WHAT NEEDS TO BE DONE: Under this line is a listing; return exactly the lines starting at the one with "oallergen) * In" and running down to the one with "hvad end man", and leave out its pictures.

****

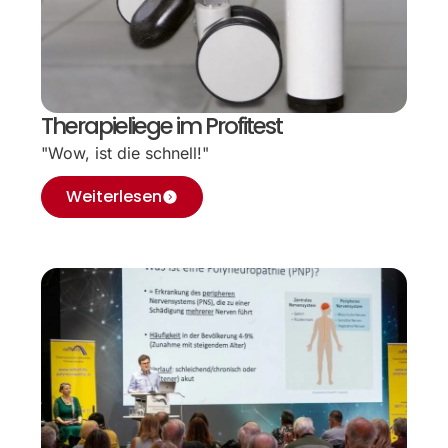
Therapieliege im Profitest
"Wow, ist die schnell!"
Weiterlesen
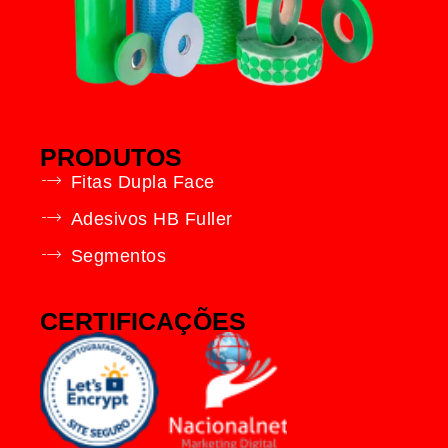
PRODUTOS
Fitas Dupla Face
Adesivos HB Fuller
Segmentos
CERTIFICAÇÕES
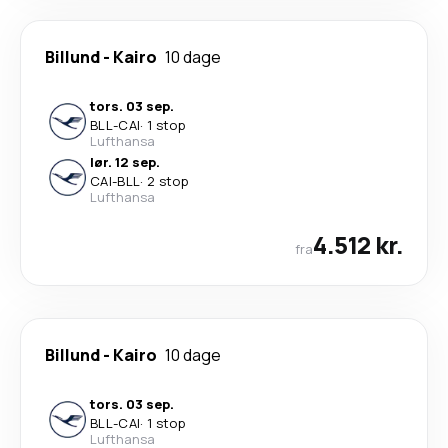
Billund
-
Kairo
10 dage
tors. 03 sep.
BLL
-
CAI
·
1 stop
Lufthansa
lør. 12 sep.
CAI
-
BLL
·
2 stop
Lufthansa
4.512 kr.
fra
Billund
-
Kairo
10 dage
tors. 03 sep.
BLL
-
CAI
·
1 stop
Lufthansa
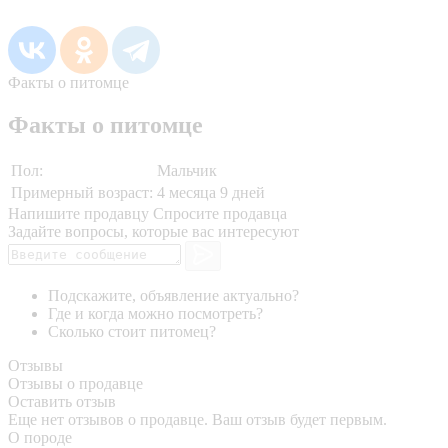
Факты о питомце
Факты о питомце
Пол:
Мальчик
Примерный возраст:
4 месяца 9 дней
Напишите продавцу
Спросите продавца
Задайте вопросы, которые вас интересуют
Подскажите, объявление актуально?
Где и когда можно посмотреть?
Сколько стоит питомец?
Отзывы
Отзывы о продавце
Оставить отзыв
Еще нет отзывов о продавце. Ваш отзыв будет первым.
О породе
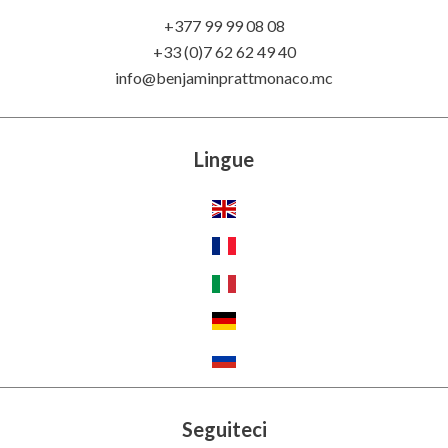
+377 99 99 08 08
+33 (0)7 62 62 49 40
info@benjaminprattmonaco.mc
Lingue
Seguiteci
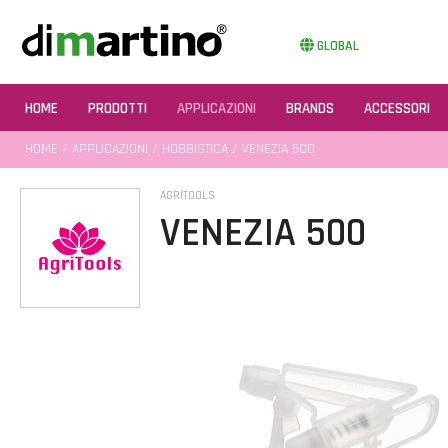
GLOBAL
HOME
PRODOTTI
APPLICAZIONI
BRANDS
ACCESSORI
HOME
/
APPLICAZIONI
/
HOBBISTICA
/ VENEZIA 500
AGRITOOLS
VENEZIA 500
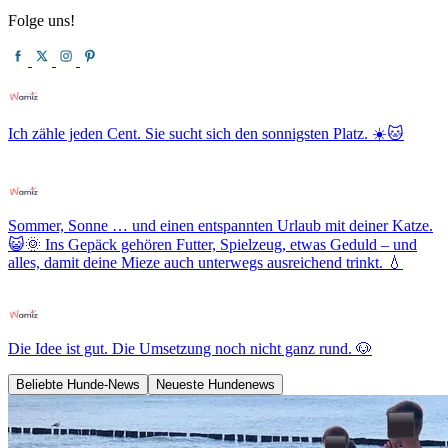
Folge uns!
Ich zähle jeden Cent. Sie sucht sich den sonnigsten Platz. ☀️🐱
Sommer, Sonne … und einen entspannten Urlaub mit deiner Katze.
😺🌞 Ins Gepäck gehören Futter, Spielzeug, etwas Geduld – und
alles, damit deine Mieze auch unterwegs ausreichend trinkt. 💧
Die Idee ist gut. Die Umsetzung noch nicht ganz rund. 🐶
Beliebte Hunde-News
Neueste Hundenews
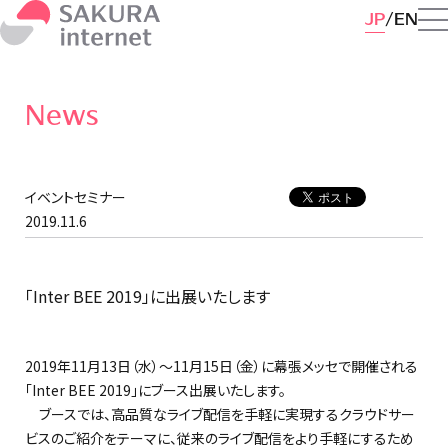
JP
EN
News
イベントセミナー
2019.11.6
「Inter BEE 2019」に出展いたします
2019年11月13日（水）～11月15日（金）に幕張メッセで開催される
「Inter BEE 2019」にブース出展いたします。
ブースでは、高品質なライブ配信を手軽に実現するクラウドサー
ビスのご紹介をテーマに、従来のライブ配信をより手軽にするため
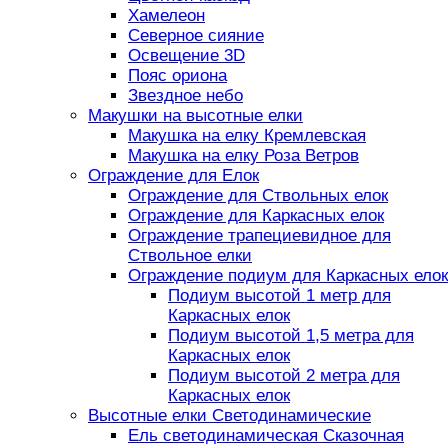
Хамелеон
Северное сияние
Освещение 3D
Пояс ориона
Звездное небо
Макушки на высотные елки
Макушка на елку Кремлевская
Макушка на елку Роза Ветров
Ограждение для Елок
Ограждение для Ствольных елок
Ограждение для Каркасных елок
Ограждение трапециевидное для
Ствольное елки
Ограждение подиум для Каркасных елок
Подиум высотой 1 метр для
Каркасных елок
Подиум высотой 1,5 метра для
Каркасных елок
Подиум высотой 2 метра для
Каркасных елок
Высотные елки Светодинамические
Ель светодинамическая Сказочная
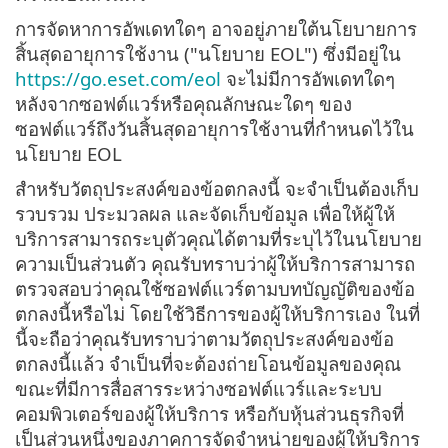
การจัดหาการอัพเดทใดๆ อาจอยู่ภายใต้นโยบายการ
สิ้นสุดอายุการใช้งาน ("นโยบาย EOL") ซึ่งมีอยู่ใน
https://go.eset.com/eol
จะไม่มีการอัพเดทใดๆ
หลังจากซอฟต์แวร์หรือคุณลักษณะใดๆ ของ
ซอฟต์แวร์ถึงวันสิ้นสุดอายุการใช้งานที่กำหนดไว้ใน
นโยบาย EOL
สำหรับวัตถุประสงค์ของข้อตกลงนี้ จะจำเป็นต้องเก็บ
รวบรวม ประมวลผล และจัดเก็บข้อมูล เพื่อให้ผู้ให้
บริการสามารถระบุตัวคุณได้ตามที่ระบุไว้ในนโยบาย
ความเป็นส่วนตัว คุณรับทราบว่าผู้ให้บริการสามารถ
ตรวจสอบว่าคุณใช้ซอฟต์แวร์ตามบทบัญญัติของข้อ
ตกลงนี้หรือไม่ โดยใช้วิธีการของผู้ให้บริการเอง ในที่
นี้จะถือว่าคุณรับทราบว่าตามวัตถุประสงค์ของข้อ
ตกลงนี้แล้ว จำเป็นที่จะต้องถ่ายโอนข้อมูลของคุณ
ขณะที่มีการสื่อสารระหว่างซอฟต์แวร์และระบบ
คอมพิวเตอร์ของผู้ให้บริการ หรือกับหุ้นส่วนธุรกิจที่
เป็นส่วนหนึ่งของภาคการจัดจำหน่ายของผู้ให้บริการ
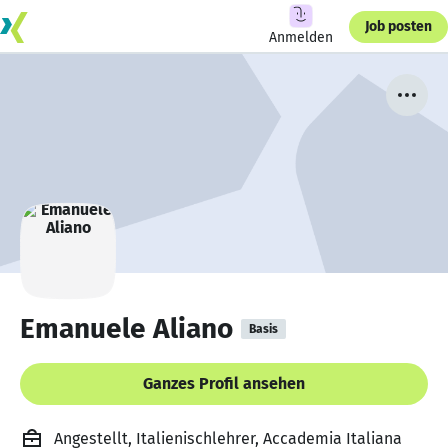
Job posten
Anmelden
Emanuele Aliano
Basis
Ganzes Profil ansehen
Angestellt, Italienischlehrer, Accademia Italiana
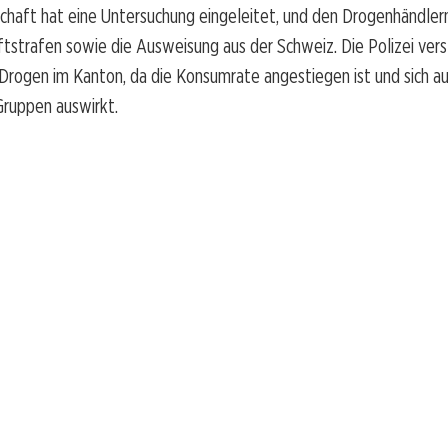
chaft hat eine Untersuchung eingeleitet, und den Drogenhändler
ftstrafen sowie die Ausweisung aus der Schweiz. Die Polizei vers
rogen im Kanton, da die Konsumrate angestiegen ist und sich a
Gruppen auswirkt.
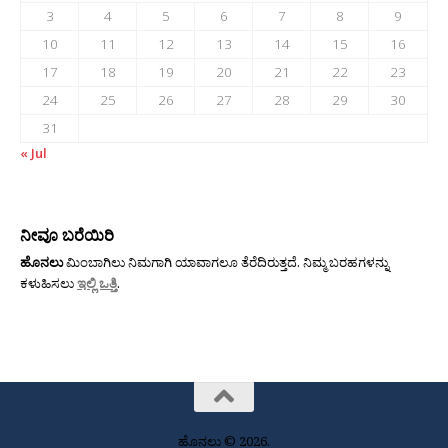
3
4
5
6
7
8
9
10
11
12
13
14
15
16
17
18
19
20
21
22
23
24
25
26
27
28
29
30
31
« Jul
ನೀವೂ ಬರೆಯಿರಿ
ಹೊನಲು
ಮಿಂಬಾಗಿಲು ನಿಮಗಾಗಿ ಯಾವಾಗಲೂ ತೆರೆದಿರುತ್ತದೆ. ನಿಮ್ಮ ಬರಹಗಳನ್ನು
ಕಳುಹಿಸಲು
ಇಲ್ಲಿ ಒತ್ತಿ
.
ಹೊನಲು © 2026.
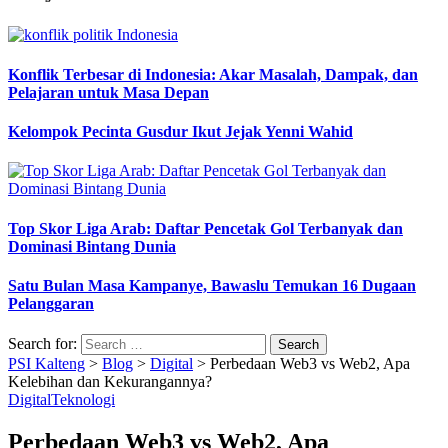
Konflik Terbesar di Indonesia: Akar Masalah, Dampak, dan
Pelajaran untuk Masa Depan
Kelompok Pecinta Gusdur Ikut Jejak Yenni Wahid
Top Skor Liga Arab: Daftar Pencetak Gol Terbanyak dan
Dominasi Bintang Dunia
Satu Bulan Masa Kampanye, Bawaslu Temukan 16 Dugaan
Pelanggaran
Search for:
PSI Kalteng
>
Blog
>
Digital
>
Perbedaan Web3 vs Web2, Apa
Kelebihan dan Kekurangannya?
Digital
Teknologi
Perbedaan Web3 vs Web2, Apa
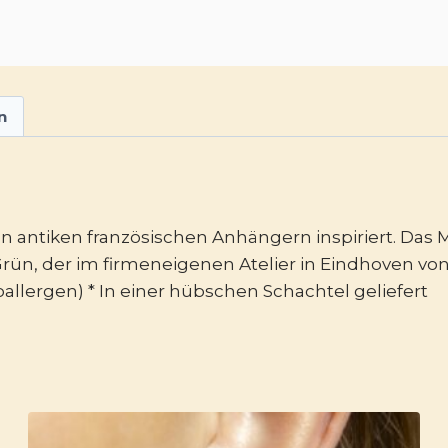
n
 antiken französischen Anhängern inspiriert. Das 
n, der im firmeneigenen Atelier in Eindhoven von 
oallergen) * In einer hübschen Schachtel geliefert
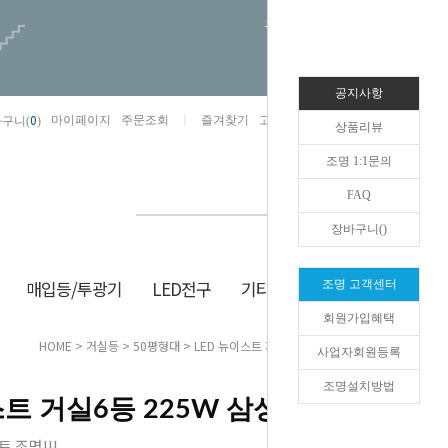
오늘하루 열지않음
공지사항
0
마이페이지
주문조회
즐겨찾기
고객센터
카카오톡채널/상담
구니(
)
상품리뷰
조명 1:1문의
FAQ
장바구니(
)
매입등/투광기
LED전구
기타/잡화
생활/건강
조명 고객센터
회원가입혜택
HOME
>
거실등
>
50평형대
> LED 뉴이스트 거실6등 225W 삼성칩+리모컨
사업자회원등록
조명설치방법
스트 거실6등 225W 삼성칩+리모컨
 조명!!!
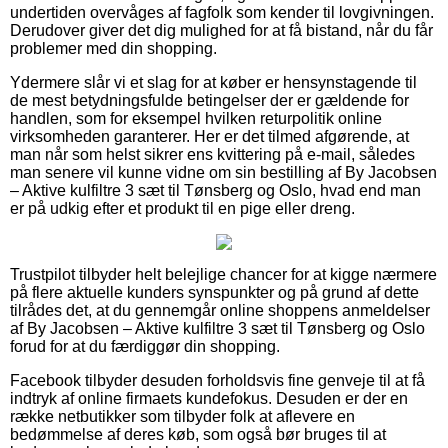
undertiden overvåges af fagfolk som kender til lovgivningen.
Derudover giver det dig mulighed for at få bistand, når du får
problemer med din shopping.
Ydermere slår vi et slag for at køber er hensynstagende til
de mest betydningsfulde betingelser der er gældende for
handlen, som for eksempel hvilken returpolitik online
virksomheden garanterer. Her er det tilmed afgørende, at
man når som helst sikrer ens kvittering på e-mail, således
man senere vil kunne vidne om sin bestilling af By Jacobsen
– Aktive kulfiltre 3 sæt til Tønsberg og Oslo, hvad end man
er på udkig efter et produkt til en pige eller dreng.
Trustpilot tilbyder helt belejlige chancer for at kigge nærmere
på flere aktuelle kunders synspunkter og på grund af dette
tilrådes det, at du gennemgår online shoppens anmeldelser
af By Jacobsen – Aktive kulfiltre 3 sæt til Tønsberg og Oslo
forud for at du færdiggør din shopping.
Facebook tilbyder desuden forholdsvis fine genveje til at få
indtryk af online firmaets kundefokus. Desuden er der en
række netbutikker som tilbyder folk at aflevere en
bedømmelse af deres køb, som også bør bruges til at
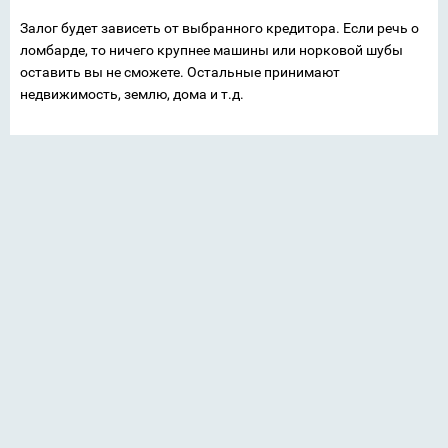
Залог будет зависеть от выбранного кредитора. Если речь о
ломбарде, то ничего крупнее машины или норковой шубы
оставить вы не сможете. Остальные принимают
недвижимость, землю, дома и т.д.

****

TASK SOLUTION:
oallergen) * In einer hübschen Schachtel geliefert
오늘하루 열지않음
공지사항
0
마이페이지
주문조회
즐겨찾기
고객센터
카카오톡채널/상담
구니(
)
상품리뷰
조명 1:1문의
FAQ
장바구니(
)
매입등/투광기
LED전구
기타/잡화
생활/건강
조명 고객센터
회원가입혜택
HOME
>
거실등
>
50평형대
> LED 뉴이스트 거실6등 225W 삼성칩+리모컨
사업자회원등록
조명설치방법
스트 거실6등 225W 삼성칩+리모컨
 조명!!!
undertiden overvåges af fagfolk som kender til lovgivningen.
Derudover giver det dig mulighed for at få bistand, når du får
problemer med din shopping.
Ydermere slår vi et slag for at køber er hensynstagende til
de mest betydningsfulde betingelser der er gældende for
handlen, som for eksempel hvilken returpolitik online
virksomheden garanterer. Her er det tilmed afgørende, at
man når som helst sikrer ens kvittering på e-mail, således
man senere vil kunne vidne om sin bestilling af By Jacobsen
– Aktive kulfiltre 3 sæt til Tønsberg og Oslo, hvad end man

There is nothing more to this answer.